BNA members receive international recognition with SfN awards
8th October 2024
16th Dec 2019
We are delighted to congratulate this year's winners of the British Neuroscience (BNA) awards prizes, selected by the BNA Council and Committee members:
Outstanding Contribution to Neuroscience 2019: Professor Steve McMahon
Public Engagement of Neuroscience 2019: Dr Dean Burnett
Postgraduate award 2019: James Phillips, University of Cambridge
Undergraduate award 2019: Pia Siegele, University of Edinburgh
Each year, the BNA acknowledge and reward researchers and students for their amazing work and contribution to neuroscience. All prize winners will be collecting their awards at the presentation services during the Xmas symposium.
We are also excited and delighted that award winner Dean Burnett will be entertaining us with a live set during the wine reception!
Congratulations to all winners!
Outstanding Contribution to Neuroscience 2019
Steve is Sherrington Professor of Physiology at King’s College London and also a Fellow of the Academy of Medical Sciences. He trained with Prof PD Wall at University College London and since then has run his own research laboratory in London.
Steve is an outstanding pain researcher. His major research interest is pain mechanisms and he has a long-standing interest in identifying pain mediators and studying their neurobiological actions. He has worked extensively on the role of NGF (neutralizing antibodies now in multiple phase III trials), ATP acting at P2X3 receptors (receptor antagonists now in multiple phase II and III trials). His current research is focused on neuro-immune interactions, particularly the neurobiology of chemokines, and the genetics and epigenetics of pain.

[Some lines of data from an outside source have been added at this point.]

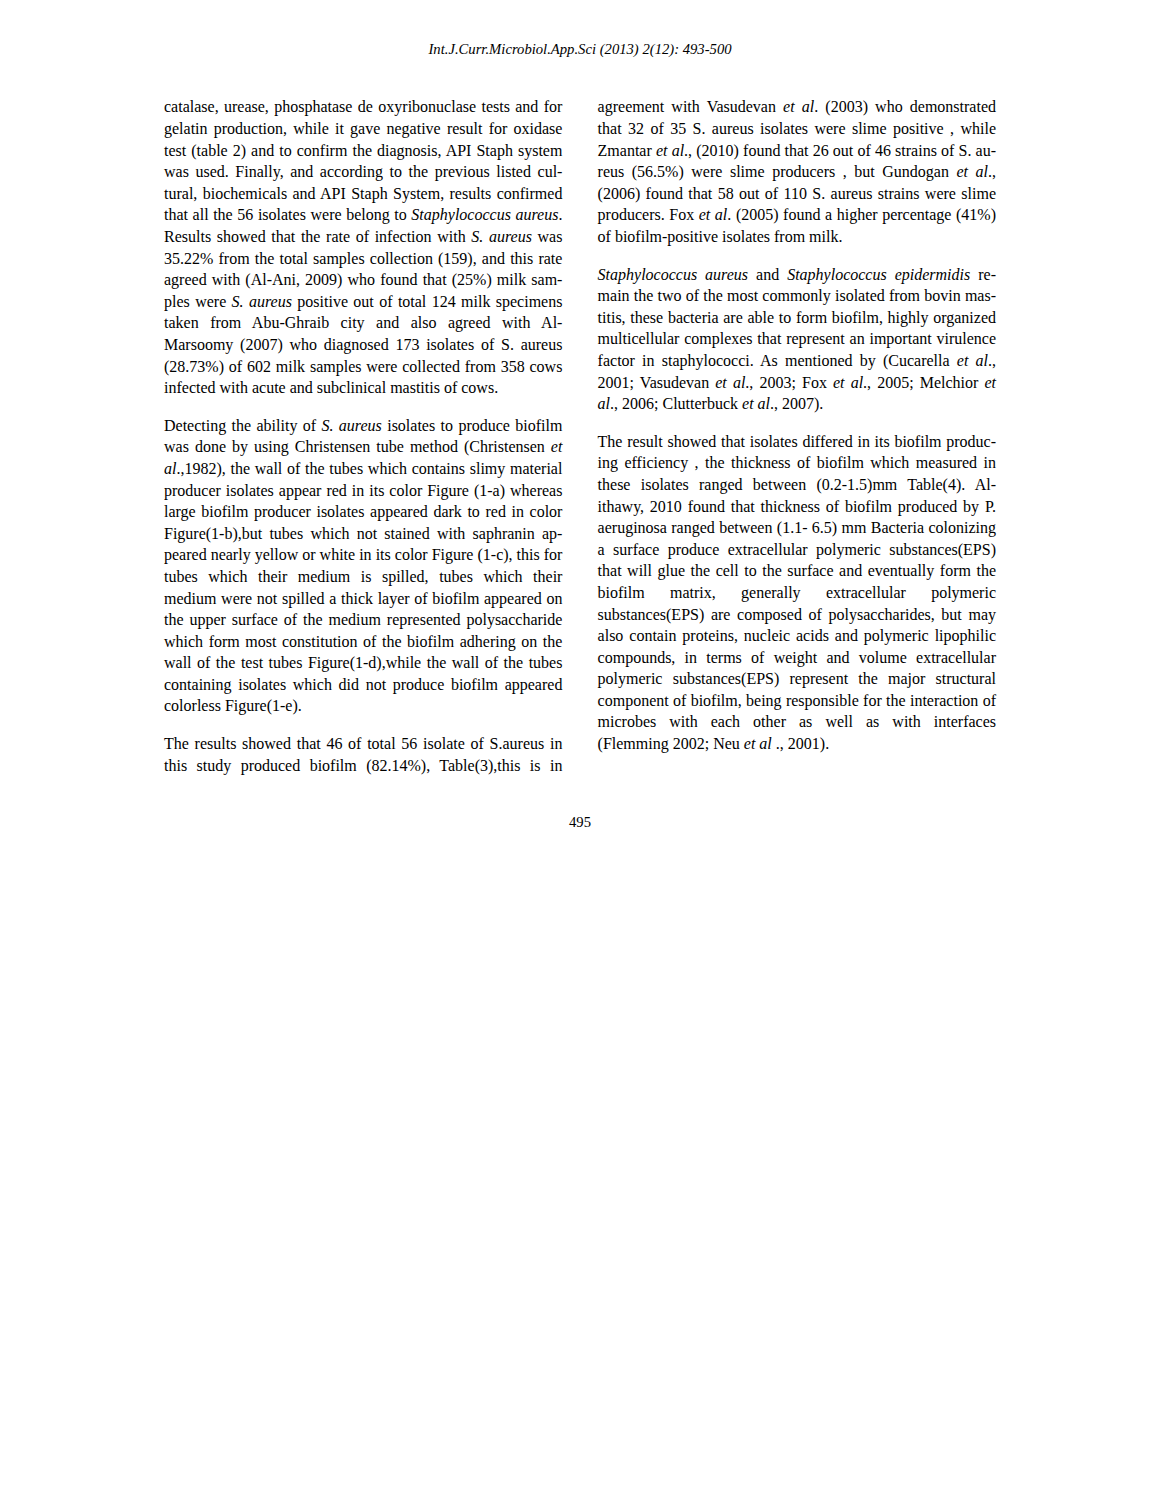Int.J.Curr.Microbiol.App.Sci (2013) 2(12): 493-500
catalase, urease, phosphatase de oxyribonuclase tests and for gelatin production, while it gave negative result for oxidase test (table 2) and to confirm the diagnosis, API Staph system was used. Finally, and according to the previous listed cultural, biochemicals and API Staph System, results confirmed that all the 56 isolates were belong to Staphylococcus aureus. Results showed that the rate of infection with S. aureus was 35.22% from the total samples collection (159), and this rate agreed with (Al-Ani, 2009) who found that (25%) milk samples were S. aureus positive out of total 124 milk specimens taken from Abu-Ghraib city and also agreed with Al-Marsoomy (2007) who diagnosed 173 isolates of S. aureus (28.73%) of 602 milk samples were collected from 358 cows infected with acute and subclinical mastitis of cows.
Detecting the ability of S. aureus isolates to produce biofilm was done by using Christensen tube method (Christensen et al.,1982), the wall of the tubes which contains slimy material producer isolates appear red in its color Figure (1-a) whereas large biofilm producer isolates appeared dark to red in color Figure(1-b),but tubes which not stained with saphranin appeared nearly yellow or white in its color Figure (1-c), this for tubes which their medium is spilled, tubes which their medium were not spilled a thick layer of biofilm appeared on the upper surface of the medium represented polysaccharide which form most constitution of the biofilm adhering on the wall of the test tubes Figure(1-d),while the wall of the tubes containing isolates which did not produce biofilm appeared colorless Figure(1-e).
The results showed that 46 of total 56 isolate of S.aureus in this study produced biofilm (82.14%), Table(3),this is in agreement with Vasudevan et al. (2003) who demonstrated that 32 of 35 S. aureus isolates were slime positive , while Zmantar et al., (2010) found that 26 out of 46 strains of S. aureus (56.5%) were slime producers , but Gundogan et al., (2006) found that 58 out of 110 S. aureus strains were slime producers. Fox et al. (2005) found a higher percentage (41%) of biofilm-positive isolates from milk.
Staphylococcus aureus and Staphylococcus epidermidis remain the two of the most commonly isolated from bovin mastitis, these bacteria are able to form biofilm, highly organized multicellular complexes that represent an important virulence factor in staphylococci. As mentioned by (Cucarella et al., 2001; Vasudevan et al., 2003; Fox et al., 2005; Melchior et al., 2006; Clutterbuck et al., 2007).
The result showed that isolates differed in its biofilm producing efficiency , the thickness of biofilm which measured in these isolates ranged between (0.2-1.5)mm Table(4). Al-ithawy, 2010 found that thickness of biofilm produced by P. aeruginosa ranged between (1.1- 6.5) mm Bacteria colonizing a surface produce extracellular polymeric substances(EPS) that will glue the cell to the surface and eventually form the biofilm matrix, generally extracellular polymeric substances(EPS) are composed of polysaccharides, but may also contain proteins, nucleic acids and polymeric lipophilic compounds, in terms of weight and volume extracellular polymeric substances(EPS) represent the major structural component of biofilm, being responsible for the interaction of microbes with each other as well as with interfaces (Flemming 2002; Neu et al ., 2001).
495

Steve currently directs the Wellcome Trust Pain Consortium, and prior to this, the London Pain Consortium, a collection of leading pain researchers working to better understand chronic pain mechanisms and improve treatments. He was academic lead on a EU-IMI consortium called Europain, a collaboration of scientists working in academia and industry, 2009-2015. He is also deputy Chair of the MRC’s Neuroscience and Mental Health Board.
He has published more than 300 research articles in scientific journals including, Nature, Nature Medicine, Nature Neuroscience, Cell, Neuron and the Journal of Neuroscience.
Public Engagement of Neuroscience 2019
Doctor Dean Burnett is a neuroscientist, lecturer, author, blogger, podcaster, pundit, science communicator, comedian and numerous other things, depending on who’s asking and what they need.
Previously employed as a psychiatry tutor and lecturer at the Cardiff University Centre for Medical Education, Dean is currently an honorary research associate at Cardiff Psychology School, as well as a Visiting Industry Fellow at Birmingham City University.
However, Dean is currently a full-time author, previously known for his satirical science column ‘Brain Flapping‘ at the Guardian, which ran from 2012 to 2018. This led to his internationally acclaimed bestselling debut book ‘The Idiot Brain‘, which has resulted in several further books and even more interesting brain stuff.
James Phillips, University of Cambridge
Postgraduate award 2019
James undertook his undergraduate degree in Physiological sciences at Oxford, followed by a collaborative PhD at the University of Cambridge and also at HHMI Janelia. He was motivated to become a neuroscientist partly because he was born with a cataract in one eye, which lead to a developmental visual disorder and failure to develop normal binocular vision. This made James fascinated by how our brains form a world view during development based upon experience.
James is currently taking a year to self-teach mathematics and theoretical neuroscience in preparation for doing a combined theoretical/experimental postdoc. Outside of research he is also interested in science policy and writing.
Pia Siegele, University of Edinburgh
Undergraduate award 2019
Throughout her undergraduate studies in Neuroscience at the University of Edinburgh, Pia has been especially fascinated about how the function of our nervous system emerges from the interplay of its parts: molecules interact to give rise to functional cells that communicate with each other to form neuronal circuits and systems. Last year, Pia investigated the role of microglia in Alzheimer’s disease by creating a pathway diagram which aimed to integrate current knowledge on relevant microglial signalling pathways, such as TREM2/TYROBP and CX3CR1 pathways. She has also sought to learn how to study molecular interactions in detail. Plus, in order to understand the interconnectivity of the brain’s systems, she investigated the structure and function of neuronal circuits as part of her honours dissertation project, focussing on the lateral entorhinal cortex (LEC), a region thought to be involved in episodic memory.
After receiving a First class Honours degree this summer, Pia is now doing a Master’s degree in Cognitive Science at the University of Edinburgh’s School of Informatics, with the aim to acquire the necessary advanced computational and mathematical skills to complement her expertise in neuroscience.